## WHAT THE EXERCISE ASKS
Look through the data below for the line with "adenocarcinoma (stomach) stained", and transcribe it exactly together with each line after it up to and including the line with "of human cervical". Give nothing else.

"""

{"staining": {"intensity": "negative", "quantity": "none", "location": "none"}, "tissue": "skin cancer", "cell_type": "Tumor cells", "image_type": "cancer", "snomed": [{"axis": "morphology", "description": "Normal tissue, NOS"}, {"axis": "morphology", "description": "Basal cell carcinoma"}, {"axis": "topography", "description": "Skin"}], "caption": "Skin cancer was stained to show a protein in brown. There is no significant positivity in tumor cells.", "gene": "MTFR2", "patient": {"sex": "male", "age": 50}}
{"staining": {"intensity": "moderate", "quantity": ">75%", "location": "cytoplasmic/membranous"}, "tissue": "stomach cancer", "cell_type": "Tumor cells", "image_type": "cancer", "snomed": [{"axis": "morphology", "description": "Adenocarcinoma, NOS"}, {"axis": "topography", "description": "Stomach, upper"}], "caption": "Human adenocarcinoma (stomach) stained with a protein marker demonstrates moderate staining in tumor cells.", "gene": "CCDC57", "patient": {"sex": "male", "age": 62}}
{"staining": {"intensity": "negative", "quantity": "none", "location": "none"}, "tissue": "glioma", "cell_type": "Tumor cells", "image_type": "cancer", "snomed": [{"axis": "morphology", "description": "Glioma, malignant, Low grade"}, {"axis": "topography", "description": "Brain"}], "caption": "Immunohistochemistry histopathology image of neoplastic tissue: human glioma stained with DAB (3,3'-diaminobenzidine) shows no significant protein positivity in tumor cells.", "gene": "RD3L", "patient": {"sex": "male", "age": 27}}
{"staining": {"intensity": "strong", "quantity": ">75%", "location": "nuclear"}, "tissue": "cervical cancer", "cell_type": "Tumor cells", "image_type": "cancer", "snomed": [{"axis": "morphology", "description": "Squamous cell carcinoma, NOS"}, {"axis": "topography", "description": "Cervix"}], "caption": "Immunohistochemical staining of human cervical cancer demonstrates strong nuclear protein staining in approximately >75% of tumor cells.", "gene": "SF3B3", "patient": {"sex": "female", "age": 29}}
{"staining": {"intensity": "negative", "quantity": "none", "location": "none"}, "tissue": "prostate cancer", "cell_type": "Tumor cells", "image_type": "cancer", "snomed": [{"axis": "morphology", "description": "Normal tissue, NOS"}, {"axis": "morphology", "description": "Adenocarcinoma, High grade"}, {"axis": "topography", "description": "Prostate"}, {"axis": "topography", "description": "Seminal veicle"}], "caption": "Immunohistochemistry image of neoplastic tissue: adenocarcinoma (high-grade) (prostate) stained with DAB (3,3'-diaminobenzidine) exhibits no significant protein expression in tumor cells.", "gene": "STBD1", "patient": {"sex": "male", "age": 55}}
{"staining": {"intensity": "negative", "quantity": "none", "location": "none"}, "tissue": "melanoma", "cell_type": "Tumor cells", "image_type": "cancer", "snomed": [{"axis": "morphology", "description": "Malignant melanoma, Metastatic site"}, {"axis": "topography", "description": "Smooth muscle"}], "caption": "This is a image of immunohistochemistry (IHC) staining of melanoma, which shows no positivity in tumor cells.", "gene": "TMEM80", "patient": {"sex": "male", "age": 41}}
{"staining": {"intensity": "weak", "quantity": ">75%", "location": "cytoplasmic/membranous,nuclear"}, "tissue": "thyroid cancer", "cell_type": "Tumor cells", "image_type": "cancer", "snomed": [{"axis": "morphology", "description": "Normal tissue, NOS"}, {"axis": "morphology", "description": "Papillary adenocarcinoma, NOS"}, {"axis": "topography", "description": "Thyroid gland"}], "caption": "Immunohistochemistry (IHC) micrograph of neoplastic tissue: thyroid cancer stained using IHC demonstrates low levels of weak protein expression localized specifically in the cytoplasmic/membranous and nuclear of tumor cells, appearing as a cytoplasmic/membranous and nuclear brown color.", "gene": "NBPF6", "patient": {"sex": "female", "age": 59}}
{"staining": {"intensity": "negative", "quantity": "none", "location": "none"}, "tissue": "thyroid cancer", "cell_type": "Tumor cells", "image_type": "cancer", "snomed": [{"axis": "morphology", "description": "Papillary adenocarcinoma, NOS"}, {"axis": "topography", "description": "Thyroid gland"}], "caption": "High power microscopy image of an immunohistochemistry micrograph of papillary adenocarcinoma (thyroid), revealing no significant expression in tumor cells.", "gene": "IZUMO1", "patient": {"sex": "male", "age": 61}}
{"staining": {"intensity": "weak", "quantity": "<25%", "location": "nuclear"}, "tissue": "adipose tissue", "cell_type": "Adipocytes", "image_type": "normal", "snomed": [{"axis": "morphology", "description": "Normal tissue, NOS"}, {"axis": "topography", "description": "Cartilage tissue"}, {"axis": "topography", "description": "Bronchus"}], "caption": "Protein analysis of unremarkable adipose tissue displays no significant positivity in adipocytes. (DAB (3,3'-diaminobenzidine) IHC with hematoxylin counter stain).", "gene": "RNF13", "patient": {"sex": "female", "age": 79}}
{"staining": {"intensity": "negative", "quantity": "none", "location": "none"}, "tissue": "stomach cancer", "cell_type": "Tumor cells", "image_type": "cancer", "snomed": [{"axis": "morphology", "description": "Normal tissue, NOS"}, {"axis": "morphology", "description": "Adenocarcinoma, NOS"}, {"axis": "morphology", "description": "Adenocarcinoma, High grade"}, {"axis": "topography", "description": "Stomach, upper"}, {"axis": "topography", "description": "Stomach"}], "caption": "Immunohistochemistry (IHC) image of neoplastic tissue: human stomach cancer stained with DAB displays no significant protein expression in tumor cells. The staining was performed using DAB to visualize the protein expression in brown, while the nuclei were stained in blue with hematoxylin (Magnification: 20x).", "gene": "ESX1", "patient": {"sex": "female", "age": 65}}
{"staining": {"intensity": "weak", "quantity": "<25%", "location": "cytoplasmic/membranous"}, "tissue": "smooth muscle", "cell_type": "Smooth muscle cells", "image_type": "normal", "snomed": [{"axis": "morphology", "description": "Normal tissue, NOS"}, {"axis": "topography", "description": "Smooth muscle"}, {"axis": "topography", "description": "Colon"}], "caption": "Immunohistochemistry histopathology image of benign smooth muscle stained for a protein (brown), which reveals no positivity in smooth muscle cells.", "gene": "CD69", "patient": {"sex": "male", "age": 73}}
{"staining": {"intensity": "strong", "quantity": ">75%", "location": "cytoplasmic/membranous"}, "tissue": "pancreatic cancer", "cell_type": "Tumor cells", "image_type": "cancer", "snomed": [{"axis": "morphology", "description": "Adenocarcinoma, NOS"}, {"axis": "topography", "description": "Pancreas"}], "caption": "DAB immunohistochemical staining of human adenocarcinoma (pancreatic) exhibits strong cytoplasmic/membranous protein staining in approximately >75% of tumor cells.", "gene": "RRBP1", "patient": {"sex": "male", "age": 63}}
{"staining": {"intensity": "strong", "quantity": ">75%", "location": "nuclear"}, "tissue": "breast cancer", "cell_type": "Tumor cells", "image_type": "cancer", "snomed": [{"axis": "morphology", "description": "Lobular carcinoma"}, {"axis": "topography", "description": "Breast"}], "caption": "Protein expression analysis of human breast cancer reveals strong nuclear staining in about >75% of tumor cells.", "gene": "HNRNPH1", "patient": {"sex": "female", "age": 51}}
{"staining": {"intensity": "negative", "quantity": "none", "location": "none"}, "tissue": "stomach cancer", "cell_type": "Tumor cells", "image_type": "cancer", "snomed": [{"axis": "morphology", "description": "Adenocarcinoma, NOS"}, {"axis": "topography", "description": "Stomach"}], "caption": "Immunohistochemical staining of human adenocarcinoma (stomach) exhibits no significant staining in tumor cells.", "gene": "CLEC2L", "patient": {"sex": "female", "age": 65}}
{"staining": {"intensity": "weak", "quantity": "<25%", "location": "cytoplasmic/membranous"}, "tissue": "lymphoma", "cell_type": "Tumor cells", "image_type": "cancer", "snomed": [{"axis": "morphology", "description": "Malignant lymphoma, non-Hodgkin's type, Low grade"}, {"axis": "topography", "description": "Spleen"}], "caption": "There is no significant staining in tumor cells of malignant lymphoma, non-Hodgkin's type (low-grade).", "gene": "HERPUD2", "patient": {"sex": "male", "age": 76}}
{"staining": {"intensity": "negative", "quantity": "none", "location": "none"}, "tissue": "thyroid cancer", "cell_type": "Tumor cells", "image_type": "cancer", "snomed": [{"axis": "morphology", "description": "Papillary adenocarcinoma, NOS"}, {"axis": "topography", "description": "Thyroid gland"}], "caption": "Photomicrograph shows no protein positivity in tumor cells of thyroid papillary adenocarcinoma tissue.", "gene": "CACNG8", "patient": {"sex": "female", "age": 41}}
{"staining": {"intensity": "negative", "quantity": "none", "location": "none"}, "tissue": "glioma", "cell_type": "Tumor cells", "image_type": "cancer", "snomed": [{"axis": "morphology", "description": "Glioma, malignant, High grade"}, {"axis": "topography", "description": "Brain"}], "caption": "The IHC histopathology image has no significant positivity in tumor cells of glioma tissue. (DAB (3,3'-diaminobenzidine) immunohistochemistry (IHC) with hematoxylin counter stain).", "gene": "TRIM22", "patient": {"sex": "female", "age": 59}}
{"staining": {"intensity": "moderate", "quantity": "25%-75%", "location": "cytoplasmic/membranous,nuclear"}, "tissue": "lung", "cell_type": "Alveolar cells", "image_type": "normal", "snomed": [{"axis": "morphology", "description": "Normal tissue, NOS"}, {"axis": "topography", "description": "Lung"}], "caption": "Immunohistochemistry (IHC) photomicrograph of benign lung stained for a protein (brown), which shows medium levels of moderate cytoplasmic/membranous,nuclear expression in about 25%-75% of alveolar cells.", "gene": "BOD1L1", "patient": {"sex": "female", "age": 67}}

"""

## ANSWER TO THIS EXERCISE
{"staining": {"intensity": "moderate", "quantity": ">75%", "location": "cytoplasmic/membranous"}, "tissue": "stomach cancer", "cell_type": "Tumor cells", "image_type": "cancer", "snomed": [{"axis": "morphology", "description": "Adenocarcinoma, NOS"}, {"axis": "topography", "description": "Stomach, upper"}], "caption": "Human adenocarcinoma (stomach) stained with a protein marker demonstrates moderate staining in tumor cells.", "gene": "CCDC57", "patient": {"sex": "male", "age": 62}}
{"staining": {"intensity": "negative", "quantity": "none", "location": "none"}, "tissue": "glioma", "cell_type": "Tumor cells", "image_type": "cancer", "snomed": [{"axis": "morphology", "description": "Glioma, malignant, Low grade"}, {"axis": "topography", "description": "Brain"}], "caption": "Immunohistochemistry histopathology image of neoplastic tissue: human glioma stained with DAB (3,3'-diaminobenzidine) shows no significant protein positivity in tumor cells.", "gene": "RD3L", "patient": {"sex": "male", "age": 27}}
{"staining": {"intensity": "strong", "quantity": ">75%", "location": "nuclear"}, "tissue": "cervical cancer", "cell_type": "Tumor cells", "image_type": "cancer", "snomed": [{"axis": "morphology", "description": "Squamous cell carcinoma, NOS"}, {"axis": "topography", "description": "Cervix"}], "caption": "Immunohistochemical staining of human cervical cancer demonstrates strong nuclear protein staining in approximately >75% of tumor cells.", "gene": "SF3B3", "patient": {"sex": "female", "age": 29}}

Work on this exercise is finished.